+++ SUPPLIED DATA +++

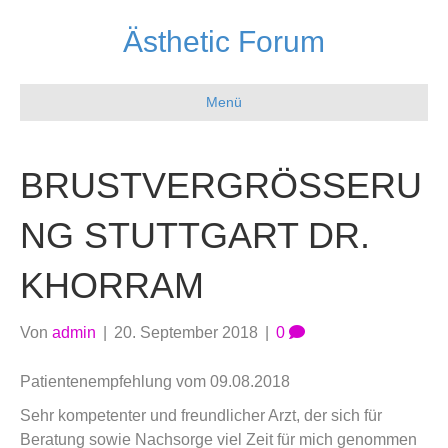
Ästhetic Forum
Menü
BRUSTVERGRÖSSERUN
G STUTTGART DR. K
HORRAM
Von
admin
|
20. September 2018
|
0
Patientenempfehlung vom 09.08.2018
Sehr kompetenter und freundlicher Arzt, der sich für
Beratung sowie Nachsorge viel Zeit für mich genommen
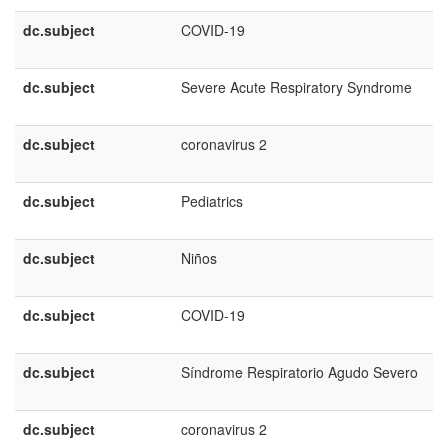
dc.subject
COVID-19
dc.subject
Severe Acute Respiratory Syndrome
dc.subject
coronavirus 2
dc.subject
Pediatrics
dc.subject
Niños
dc.subject
COVID-19
dc.subject
Síndrome Respiratorio Agudo Severo
dc.subject
coronavirus 2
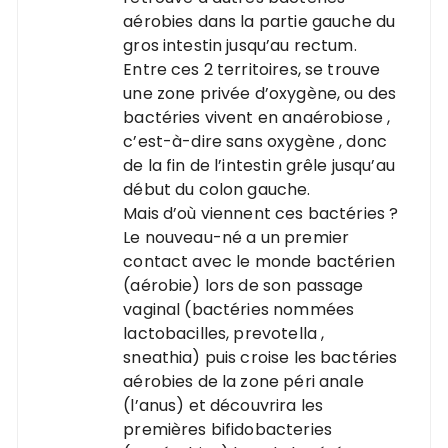
aérobies dans la partie gauche du
gros intestin jusqu’au rectum.
Entre ces 2 territoires, se trouve
une zone privée d’oxygène, ou des
bactéries vivent en anaérobiose ,
c’est-à-dire sans oxygène , donc
de la fin de l’intestin grêle jusqu’au
début du colon gauche.
Mais d’où viennent ces bactéries ?
Le nouveau-né a un premier
contact avec le monde bactérien
(aérobie) lors de son passage
vaginal (bactéries nommées
lactobacilles, prevotella ,
sneathia) puis croise les bactéries
aérobies de la zone péri anale
(l’anus) et découvrira les
premières bifidobacteries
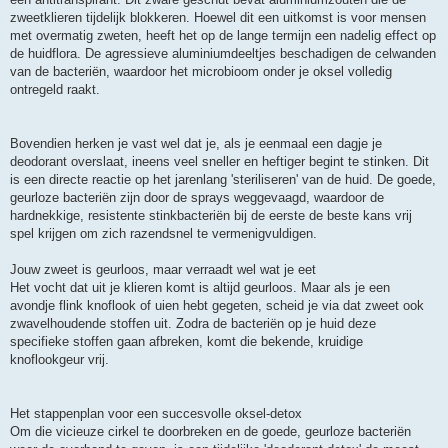
zweetklieren tijdelijk blokkeren. Hoewel dit een uitkomst is voor mensen
met overmatig zweten, heeft het op de lange termijn een nadelig effect op
de huidflora. De agressieve aluminiumdeeltjes beschadigen de celwanden
van de bacteriën, waardoor het microbioom onder je oksel volledig
ontregeld raakt.
Bovendien herken je vast wel dat je, als je eenmaal een dagje je
deodorant overslaat, ineens veel sneller en heftiger begint te stinken. Dit
is een directe reactie op het jarenlang 'steriliseren' van de huid. De goede,
geurloze bacteriën zijn door de sprays weggevaagd, waardoor de
hardnekkige, resistente stinkbacteriën bij de eerste de beste kans vrij
spel krijgen om zich razendsnel te vermenigvuldigen.
Jouw zweet is geurloos, maar verraadt wel wat je eet
Het vocht dat uit je klieren komt is altijd geurloos. Maar als je een
avondje flink knoflook of uien hebt gegeten, scheid je via dat zweet ook
zwavelhoudende stoffen uit. Zodra de bacteriën op je huid deze
specifieke stoffen gaan afbreken, komt die bekende, kruidige
knoflookgeur vrij.
Het stappenplan voor een succesvolle oksel-detox
Om die vicieuze cirkel te doorbreken en de goede, geurloze bacteriën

+++

Could you state how many lines in the entries contain the word "zone"? Reply with nothing but the number.

2